In der Provinz, die wir ja waren, gab es unterschiedliche lokale Trachten. Die Germanen zum Beispiel trugen Hosen. Es gab dazu ein hemdartiges Untergewand. Der Schlitz am Halsausschnitt wurde mit einer Fibel geschlossen. Darüber trug man ein Obergewand, das ebenfalls mit einer solchen Fibel zugemacht werden konnte. Verwendet wurde noch eine dritte Fibel, die das Ober- mit dem Untergewand verband.

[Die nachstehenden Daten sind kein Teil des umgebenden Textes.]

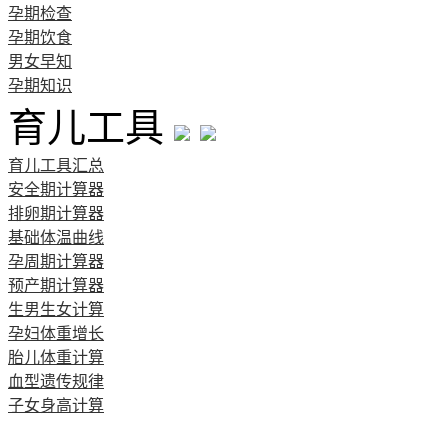
孕期检查
孕期饮食
男女早知
孕期知识
育儿工具
育儿工具汇总
安全期计算器
排卵期计算器
基础体温曲线
孕周期计算器
预产期计算器
生男生女计算
孕妇体重增长
胎儿体重计算
血型遗传规律
子女身高计算
清宫图表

Dann war noch ein Übergewand oder Mantel üblich, der ebenfalls mit der Fibel auf der rechten Schulter geschlossen wurde. Die Fibel ist also ein häufig vorkommendes Exponat in Museen. Die Kelten hatten Kapuzenmäntel aus wasserundurchlässigen Wollstoffen. Ein dicker Schal ergänzte diese Winterkleidung für das nördliche Europa. An den Füßen hatten die römischen Bürger Riemenschuhe, von denen man auf ihre soziale Herkunft schließen konnte. Sie gehörten zur Toga – unmöglich, zu ihr etwa Sandalen oder die genagelten Schuhe der Soldaten zu tragen! Die bürgerliche Frau trug außer Haus niemals Sandalen. Da sah man ja die Füße nackt! Nach gefundenen Haarnadeln weiß man von komplizierten Frisuren. Und natürlich gibt es erstaunliche wertvolle römische Schmuckstücke aus Edelmetallen und Edelsteinen. Bis zum heutigen Tag ist der Fund eines schier unbezahlbaren antiken Schmuckstückes eine Sensation, die zumindest die Fachwelt mit Erstaunen entgegennimmt.